Topic №14 «Capital and Finance»

  1. In order to employ factors of production, a firm has to have finance.

  2. This is usually divided into working capital and fixed capital.

  3. Working capital is for purchasing single-use factors or «variable factors».

  4. They are labour, raw materials, petrol, stationery, fertilizers, etc..

  5. Finance for working capital can be obtained from a variety of sources: banks, trade, credit, finance companies, factor houses, tax reserves, inter-company finance, advance deposits from customers and the government.

  6. Fixed capital covers factors which are used many times-factories, machines, land, lorries, etc.

  7. Some finance for fixed capital is therefore required initially for advance payments on factory buildings, machinery and so on before the firm is earning revenue, though it is possible to convert fixed capital into working capital by renting buildings, hiring plant and vehicles or by leasing or buying on deferred payments through a finance company.

  8. Thus many companies, especially new ones, raise capital, both working and fixed, by borrowing, by selling their shares.

  9. Sometimes, when expenses are high or income is low, a firm may need temporary financing.

  10. A firm may need more money than is available within it, if it’s necessary to purchase a new facility or expand an existing facility, so it must look for outside sources of financing, and usually it is a short or long-term one.

  11. Short-term financing is money that will be used for one year or less and then, repaid.

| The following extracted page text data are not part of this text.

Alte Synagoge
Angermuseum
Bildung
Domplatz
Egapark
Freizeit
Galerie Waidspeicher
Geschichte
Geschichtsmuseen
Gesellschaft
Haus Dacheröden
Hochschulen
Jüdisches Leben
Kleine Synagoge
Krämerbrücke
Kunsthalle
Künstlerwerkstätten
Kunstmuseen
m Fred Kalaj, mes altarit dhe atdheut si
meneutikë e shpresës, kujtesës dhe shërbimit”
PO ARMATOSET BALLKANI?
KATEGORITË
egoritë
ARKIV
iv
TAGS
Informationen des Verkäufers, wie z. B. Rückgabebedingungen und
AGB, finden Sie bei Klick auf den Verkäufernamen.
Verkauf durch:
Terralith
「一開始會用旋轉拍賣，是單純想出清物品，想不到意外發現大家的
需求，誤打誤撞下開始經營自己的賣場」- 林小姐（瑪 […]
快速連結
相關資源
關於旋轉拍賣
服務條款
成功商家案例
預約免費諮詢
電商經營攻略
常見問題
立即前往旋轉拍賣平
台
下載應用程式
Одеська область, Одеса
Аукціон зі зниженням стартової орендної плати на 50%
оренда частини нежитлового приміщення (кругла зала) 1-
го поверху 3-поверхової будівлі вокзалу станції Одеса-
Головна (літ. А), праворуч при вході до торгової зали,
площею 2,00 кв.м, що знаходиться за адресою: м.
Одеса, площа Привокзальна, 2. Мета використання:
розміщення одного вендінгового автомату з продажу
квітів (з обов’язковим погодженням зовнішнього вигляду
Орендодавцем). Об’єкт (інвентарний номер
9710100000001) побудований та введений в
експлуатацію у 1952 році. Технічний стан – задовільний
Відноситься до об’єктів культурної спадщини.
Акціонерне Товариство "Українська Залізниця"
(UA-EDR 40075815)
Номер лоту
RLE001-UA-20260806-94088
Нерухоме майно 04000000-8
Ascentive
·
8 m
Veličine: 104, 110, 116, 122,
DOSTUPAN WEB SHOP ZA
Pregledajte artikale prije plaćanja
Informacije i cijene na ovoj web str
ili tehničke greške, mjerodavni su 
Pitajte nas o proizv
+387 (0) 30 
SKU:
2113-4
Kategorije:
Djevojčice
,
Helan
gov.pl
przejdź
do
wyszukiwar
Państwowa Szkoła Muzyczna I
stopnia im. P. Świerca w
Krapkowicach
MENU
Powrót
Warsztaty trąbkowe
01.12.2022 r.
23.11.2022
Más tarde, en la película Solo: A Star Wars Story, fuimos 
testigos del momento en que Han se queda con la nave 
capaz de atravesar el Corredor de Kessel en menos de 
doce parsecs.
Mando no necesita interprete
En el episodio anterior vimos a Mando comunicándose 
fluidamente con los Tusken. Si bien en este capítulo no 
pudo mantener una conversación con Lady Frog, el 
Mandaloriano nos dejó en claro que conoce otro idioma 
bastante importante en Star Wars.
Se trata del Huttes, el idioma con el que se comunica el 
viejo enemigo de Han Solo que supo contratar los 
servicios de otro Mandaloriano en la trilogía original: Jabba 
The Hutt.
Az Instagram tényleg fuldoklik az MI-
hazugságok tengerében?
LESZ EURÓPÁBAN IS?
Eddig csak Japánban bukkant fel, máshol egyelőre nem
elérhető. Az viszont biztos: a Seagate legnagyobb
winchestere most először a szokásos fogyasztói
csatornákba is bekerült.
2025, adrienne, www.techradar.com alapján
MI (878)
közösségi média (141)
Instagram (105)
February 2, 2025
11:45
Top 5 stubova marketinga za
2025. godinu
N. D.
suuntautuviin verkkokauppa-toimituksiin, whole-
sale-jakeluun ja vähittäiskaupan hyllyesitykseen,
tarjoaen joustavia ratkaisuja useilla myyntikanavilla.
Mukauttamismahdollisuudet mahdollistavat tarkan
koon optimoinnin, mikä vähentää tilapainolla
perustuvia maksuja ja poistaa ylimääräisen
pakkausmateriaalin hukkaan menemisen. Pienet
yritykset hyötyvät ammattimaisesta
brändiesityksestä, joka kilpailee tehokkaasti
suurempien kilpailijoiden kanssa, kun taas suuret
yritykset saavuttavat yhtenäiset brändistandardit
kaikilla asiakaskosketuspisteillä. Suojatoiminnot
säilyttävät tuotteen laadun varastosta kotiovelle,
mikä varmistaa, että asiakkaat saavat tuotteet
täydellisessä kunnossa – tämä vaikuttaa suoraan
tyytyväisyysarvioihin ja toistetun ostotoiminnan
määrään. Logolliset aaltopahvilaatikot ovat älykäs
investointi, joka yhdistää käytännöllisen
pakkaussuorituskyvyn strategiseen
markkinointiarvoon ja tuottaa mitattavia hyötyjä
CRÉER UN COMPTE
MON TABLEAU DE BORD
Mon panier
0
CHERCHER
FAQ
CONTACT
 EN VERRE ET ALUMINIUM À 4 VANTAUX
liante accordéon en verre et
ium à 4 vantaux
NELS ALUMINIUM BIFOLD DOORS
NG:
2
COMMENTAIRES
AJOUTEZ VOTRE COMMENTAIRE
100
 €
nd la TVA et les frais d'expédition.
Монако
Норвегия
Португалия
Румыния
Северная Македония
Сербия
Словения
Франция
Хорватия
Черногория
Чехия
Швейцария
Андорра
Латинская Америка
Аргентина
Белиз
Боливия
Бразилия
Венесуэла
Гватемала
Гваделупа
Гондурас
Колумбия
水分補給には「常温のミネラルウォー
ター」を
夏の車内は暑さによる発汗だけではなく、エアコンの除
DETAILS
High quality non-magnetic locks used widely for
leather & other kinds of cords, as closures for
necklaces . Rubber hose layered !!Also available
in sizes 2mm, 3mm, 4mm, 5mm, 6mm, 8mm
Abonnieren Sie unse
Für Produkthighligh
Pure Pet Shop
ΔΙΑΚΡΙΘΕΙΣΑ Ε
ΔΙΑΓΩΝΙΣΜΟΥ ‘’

  12. Long-term financing is money that will be used for longer period than one year.

Questions for Discussion:

  1. What is finance usually divided into?

  2. What is working capital for?

  3. What can finance for working capital be obtained from?

  4. What factors does fixed capital cover?

  5. What is some finance for fixed capital required for?

  6. How is it possible to convert fixed capital into working capital?

  7. How do many new companies raise capital?

Topic №15 «Sources of Unsecured Financing»

  1. Unsecured financing is financing for which collateral is not required, and most short-term financing is unsecured.

  2. Sources for unsecured short-term financing include trade credits, promissory notes, bank loans, commercial papers, and commercial drafts.

  3. Wholesalers may provide financial aid to retailers by allowing them a period of time in which to pay for merchandise, this delayed payment, which may also be granted by manufacturers, is a form of credit known as trade credit or the open account.

  4. More specifically, trade credit is a payment delay that a supplier grants to its customers.

  5. A promissory note is a written pledge by a borrower to pay a certain sum of money to a creditor at a specified future date.

  6. Unlike trade credit, however, promissory notes usually require the borrower to pay interest.

  7. Commercial banks offer unsecured short-term loans to their customers at interest rates, that vary with each borrower’s credit rating.

  8. Banks generally offer short-term loans through promissory notes.

  9. A commercial paper is a short-term promissory note, issued by large corporations.

  10. Corporations, issuing commercial papers, pay interest rates slightly below those charged by commercial banks.

  11. Thus, issuing a commercial paper is cheaper than getting short-term financing from a bank.

  12. A commercial draft is a written order requiring a customer (the drawee) to pay a specified sum of money to a supplier (the drawer) for goods or services.

  13. A sight draft is a commercial draft, that is payable on demand-whenever the drawer wishes to collect, and a time draft is a commercial draft, on which a payment date is specified.